The cellulosic ethanol industry is very much in its infancy, but the government has been working with industry to get companies like BlueFire producing fuel at a commercial scale. Earlier this year, BlueFire was selected to receive a $40 million grant from the U.S. Department of Energy (DOE), allowing the company to build a 19 million gallon per year (mgpy) ethanol refinery in southern California that will begin operation in 2009. In addition, the company will receive a $200 million loan guarantee from the DOE to build a 55 mgpy facility, also in southern California.

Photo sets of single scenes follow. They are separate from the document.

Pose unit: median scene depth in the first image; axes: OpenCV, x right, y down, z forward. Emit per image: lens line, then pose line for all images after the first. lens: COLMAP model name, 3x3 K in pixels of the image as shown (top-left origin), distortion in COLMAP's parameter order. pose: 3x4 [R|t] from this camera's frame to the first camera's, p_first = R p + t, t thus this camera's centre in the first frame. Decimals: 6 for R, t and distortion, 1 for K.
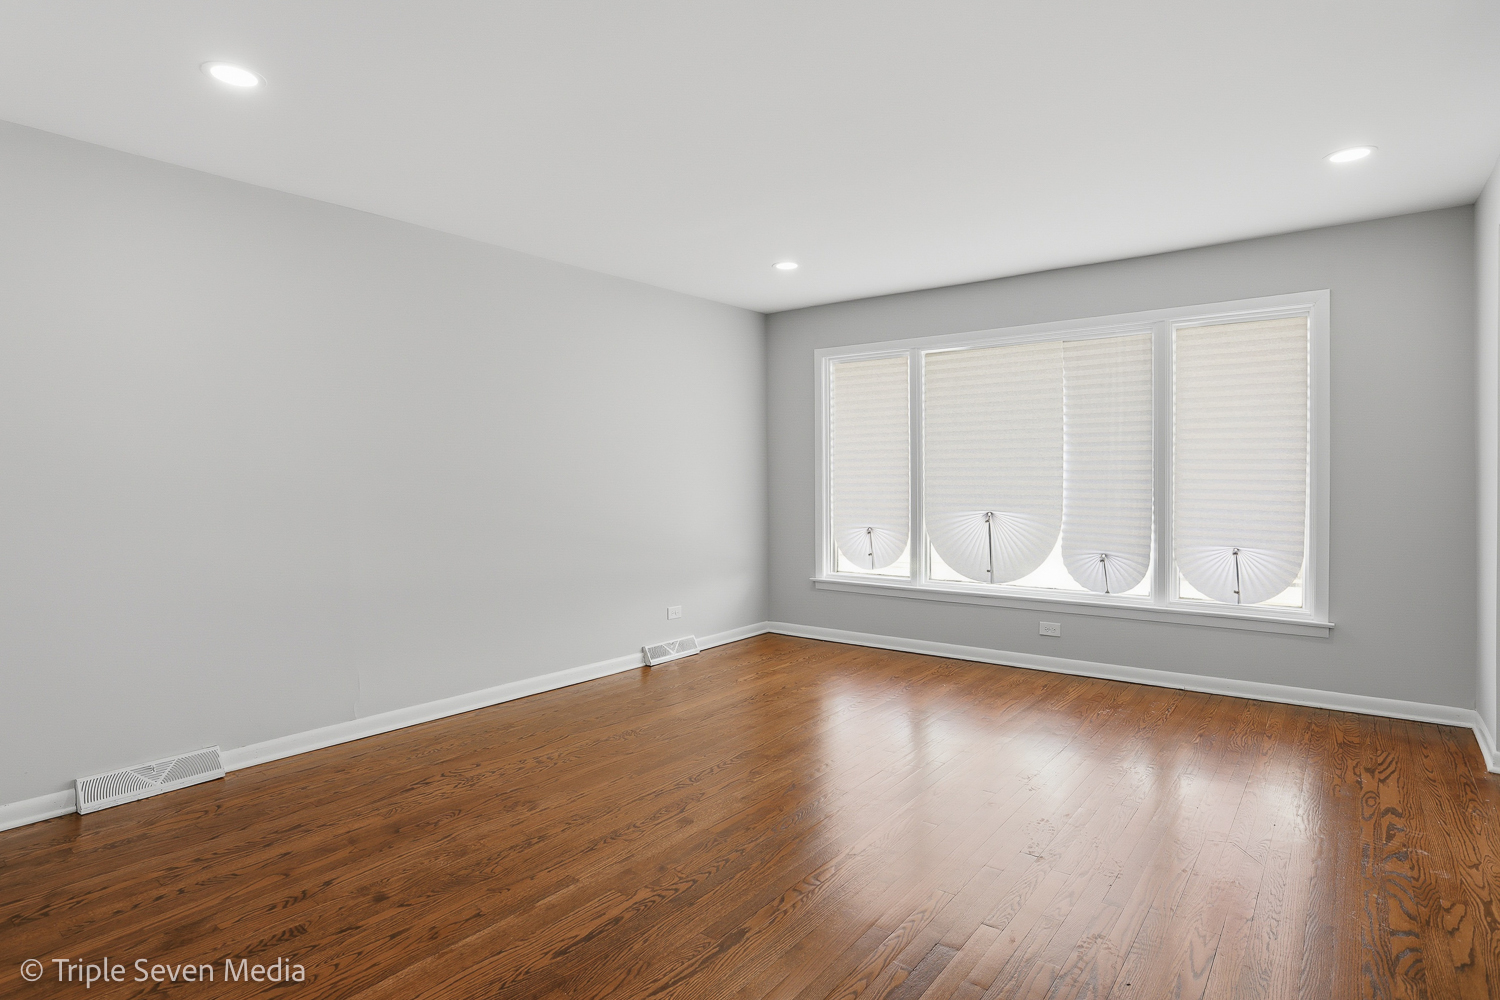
lens RADIAL K [[787.9, 0, 731.3], [0, 787.9, 486.5], [0, 0, 1]] dist [-0.067745, 0.023812]
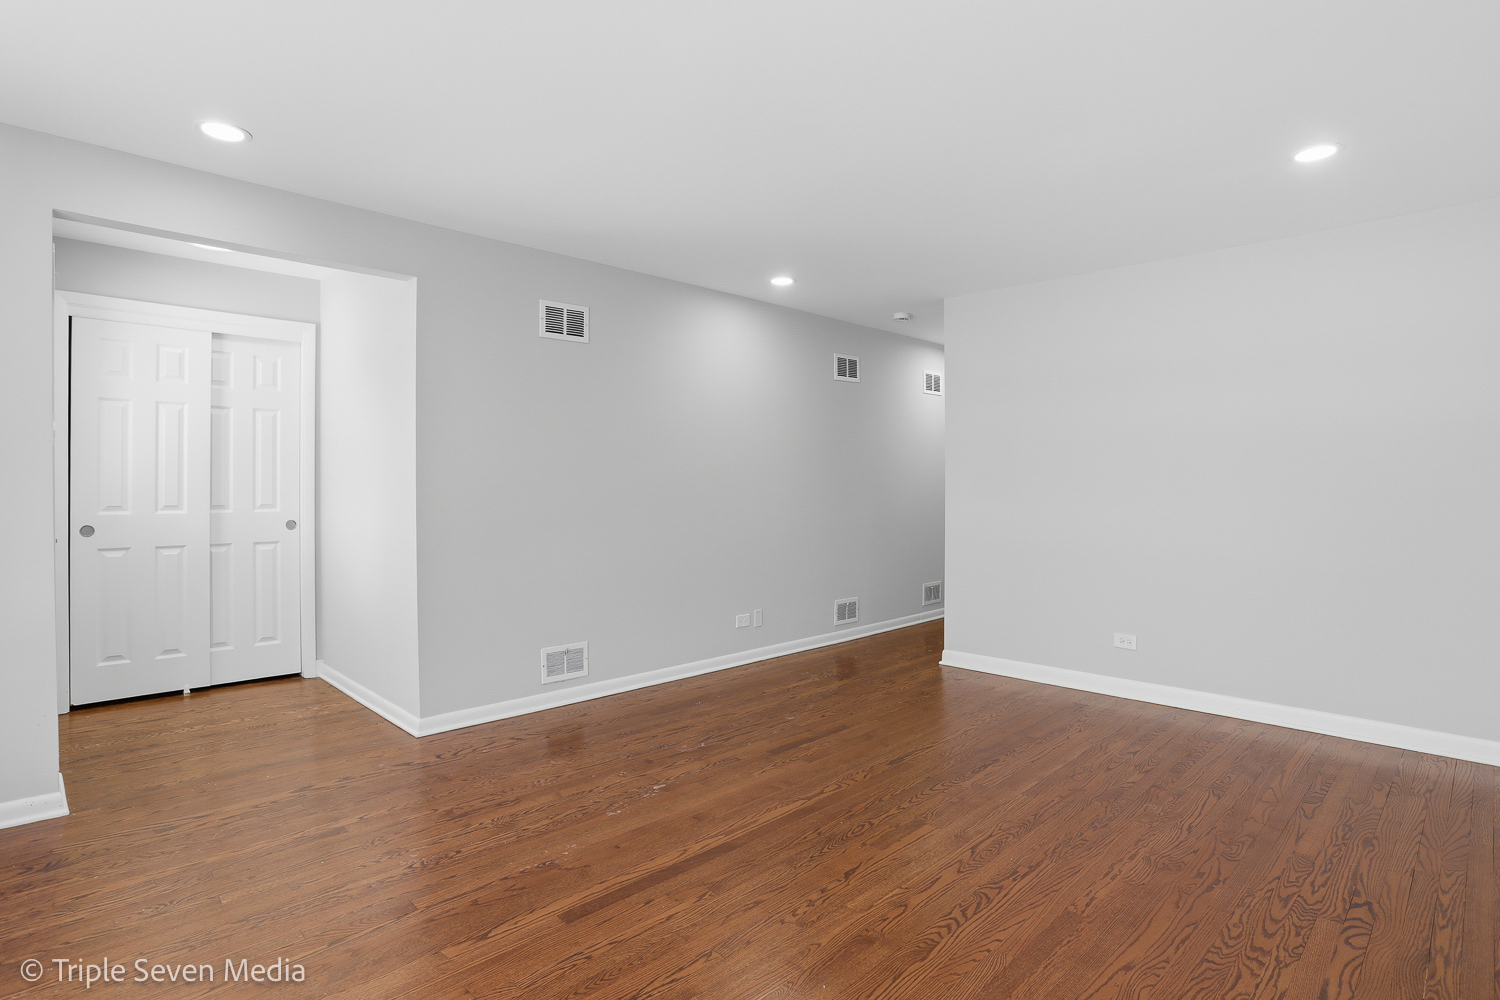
lens RADIAL K [[771.2, 0, 740.8], [0, 771.2, 489.7], [0, 0, 1]] dist [-0.075234, 0.037078]
pose [[-0.994021, 0.004532, 0.109099, 0.080353], [0.006607, 0.999804, 0.018666, -0.017563], [-0.108993, 0.019275, -0.993856, 1.401155]]
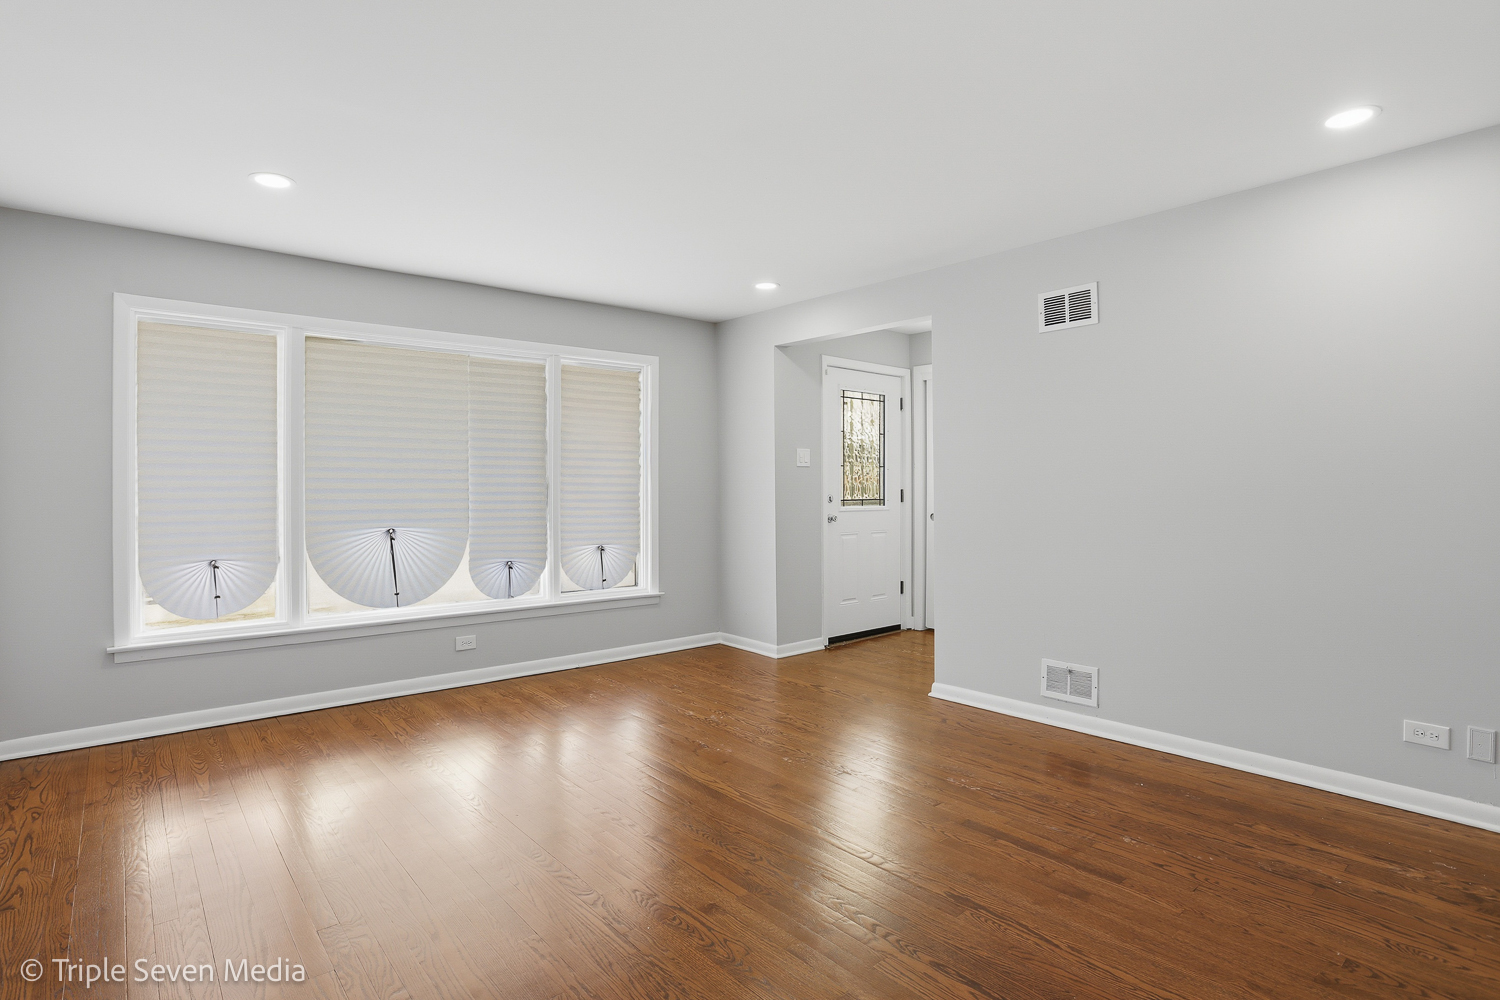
lens RADIAL K [[771.2, 0, 740.8], [0, 771.2, 489.7], [0, 0, 1]] dist [-0.075234, 0.037078]
pose [[0.189279, 0.003668, 0.981916, -0.592101], [0.013125, 0.999894, -0.006265, -0.001590], [-0.981836, 0.014073, 0.189211, 0.580550]]
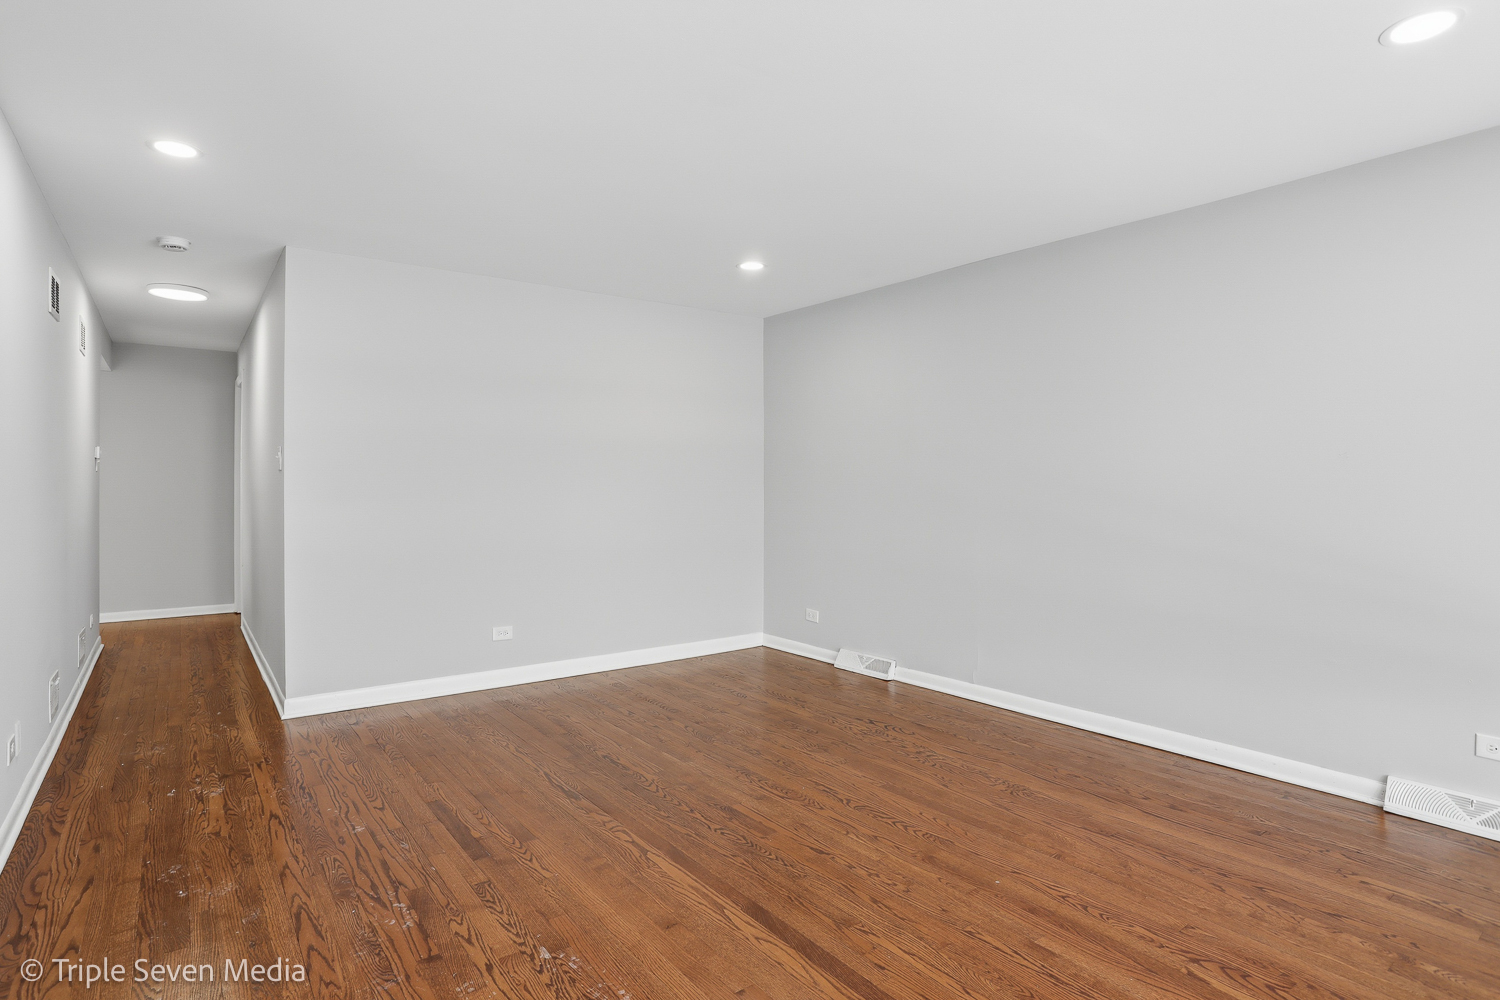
lens RADIAL K [[771.2, 0, 740.8], [0, 771.2, 489.7], [0, 0, 1]] dist [-0.075234, 0.037078]
pose [[-0.241219, 0.014292, -0.970365, 0.707584], [-0.009547, 0.999808, 0.017099, -0.017284], [0.970424, 0.013389, -0.241036, 0.875650]]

“We are going commercial--these are not experimental plants. Our technology is ready for the marketplace,“ says Klann. “The only thing that might hinder progress is the inability to get capital, and that’s where government has played a very important role.“
Waste Management is another company making the best of the trash piling up at landfills around the country. This past June, Waste Management announced that it would develop 60 additional landfill gas to energy (LFGTE) projects over the next five years, generating more than 700 megawatts (MW) of electricity from the renewable natural gas.
With 103 such facilities already in operation, the company is the largest owner/operator of LFGTE plants in the country.
Landfill gas is produced when microorganisms break down organic material, producing approximately 50-60 percent methane and 40-50 percent carbon dioxide.
At most landfills in the U.S. these greenhouse gases are simply burned off or “flared.“ Waste Management collects the gasses through a network of wells and pipes to a central area, fueling gas turbines to generate electricity.
LFGTE plants are attractive to utilities because they provide a reliable form of baseload power, says Paul Pabor, Vice President of Renewable Energy at Waste Management. The facilities run about 95 percent of the time, making LFGTE a good fit with intermittent renewables like wind and solar.
“Landfill gas is a part of the solution to the renewable energy demand in this country,“ says Pabor. “We fill a particular niche in the renewable energy market.
It’s a product that is in higher demand because of the growing number of renewable portfolio standards in the US and the shrinking space in some landfills.“
According to the Environmental Protection Agency’s Landfill Methane Outreach Program (LMOP), there are about 425 LFGTE facilities in operation around the country today generating 10 billion kilowatt-hours (kWh) of electricity each year.